• Work to be completed:
Continue the news passage about protests over emergency accommodation for asylum seekers in Ireland, picking up after its final sentence.

• Document passage:
It was a stark contrast to another speaker, Graham Carey, a veteran anti-immigration activist with a history of making anti-Semitic and homophobic comments, who last week told the crowd, “Youse are being replaced.”

For Louise, a local resident who asked that her second name not be used, that was when she decided she did not want to be a part of the demonstrations. “That’s when I thought this is going in a bad direction,’ she said. “I still don’t think [asylum seekers] should be put in the building but I didn’t want my kids in that type of situation.”

Similar scenes have played out in Oughterard, Achill and Rooskey in recent years after the Government opened emergency accommodation centres for asylum seekers at short notice. This year 60,000 Ukrainian refugees have arrived in Ireland as well as a record 10,000 asylum seekers, stretching the Government’s accommodation systems to breaking point. Almost every week a new emergency centre is opened and invariably protests follow soon after.

“The problem is facilities are mostly willing to house Ukrainian refugees and to a lesser extent family units of asylum seekers from other countries. But when it comes to single male people, there is no interest in taking them in, meaning we have to source accommodation at very short notice,” one official said. “The alternative is these men sleep on the streets.”

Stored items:
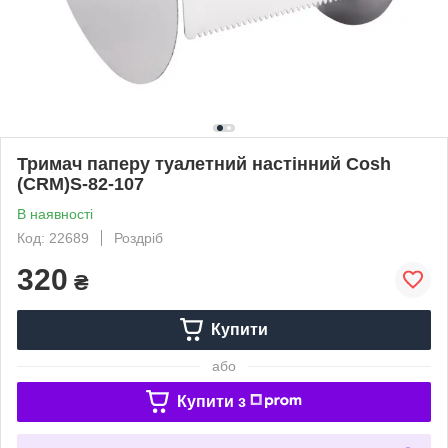
Тримач паперу туалетний настінний Cosh
(CRM)S-82-107
В наявності
Код: 22689
Роздріб
320
₴
Купити
або
Купити з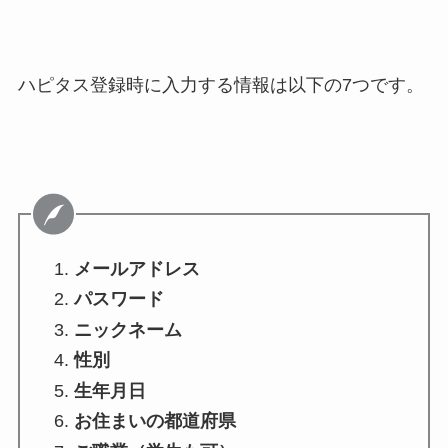
ハピタス登録時に入力する情報は以下の7つです。
メールアドレス
パスワード
ニックネーム
性別
生年月日
お住まいの都道府県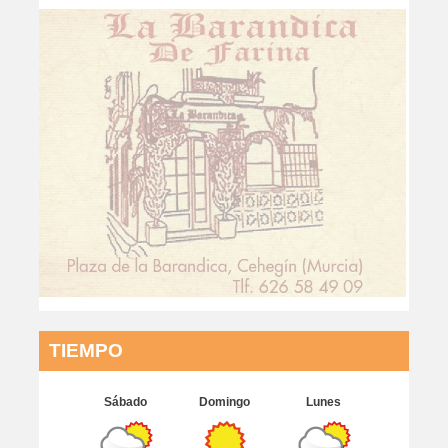
TIEMPO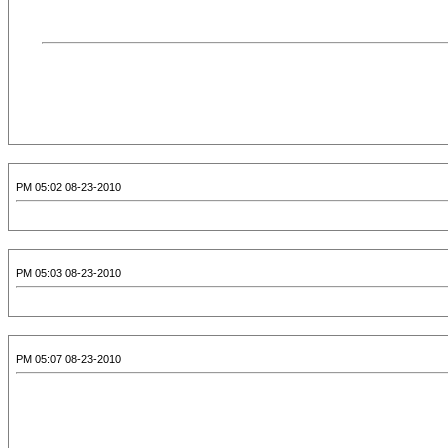
08-23-2010 05:02 PM
08-23-2010 05:03 PM
08-23-2010 05:07 PM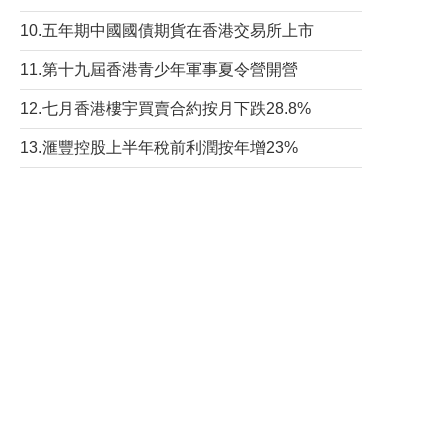
10.五年期中國國債期貨在香港交易所上市
11.第十九屆香港青少年軍事夏令營開營
12.七月香港樓宇買賣合約按月下跌28.8%
13.滙豐控股上半年稅前利潤按年增23%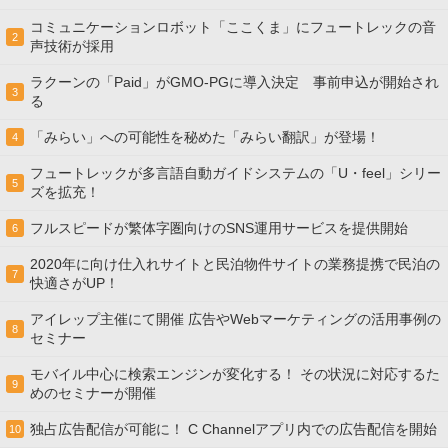
コミュニケーションロボット「ここくま」にフュートレックの音
2
声技術が採用
ラクーンの「Paid」がGMO-PGに導入決定 事前申込が開始され
3
る
「みらい」への可能性を秘めた「みらい翻訳」が登場！
4
フュートレックが多言語自動ガイドシステムの「U・feel」シリー
5
ズを拡充！
フルスピードが繁体字圏向けのSNS運用サービスを提供開始
6
2020年に向け仕入れサイトと民泊物件サイトの業務提携で民泊の
7
快適さがUP！
アイレップ主催にて開催 広告やWebマーケティングの活用事例の
8
セミナー
モバイル中心に検索エンジンが変化する！ その状況に対応するた
9
めのセミナーが開催
独占広告配信が可能に！ C Channelアプリ内での広告配信を開始
10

• Answer to the problem:
He said this means the accommodation is sometimes “far less than ideal” and that there is little time for public consultations. Some Government officials fear all of this has been a boon to the message of far right. It’s a message which is common to similar movements over Europe, that “nefarious” forces such as the European Union, or the United Nations are replacing white people with migrants from developing countries. It used to be called white genocide before being rebranded as replacement theory or “the great replacement”. In Ireland, anti-immigration activists have sought to put a local spin on the theory by claiming the Government is involved in the “plantation” of migrants here.

In recent weeks far right activists have travelled to Carlingford, Wicklow town and Fermoy to take part in protests against emergency accommodation. In Kill, Co Kildare last month an equestrian centre earmarked for asylum seekers was set on fire.

Ultimately, it is the migrants themselves who suffer. In August, 50 asylum seekers had to be moved from an emergency accommodation centre in Finglas after a group of people forced their way into the building and broke windows. Last month, a hotel in Wicklow town being used as emergency accommodation was threatened with arson.

In East Wall, multiple videos have been posted online of people harassing residents in the centre. “Where are you from? You won’t be here for long because we are going to get you out. Out, out, out,” one woman was filmed telling new arrivals.

“It’s not very pleasant listening to chants of ‘go home, go home’ by a few hundred people outside the front door,” one resident in the centre said.

Gardaí said they have yet to receive a criminal complaint regarding activity at the protests but that the situation is being monitored. Officers have been assigned to the building “on an almost permanent basis” one source said.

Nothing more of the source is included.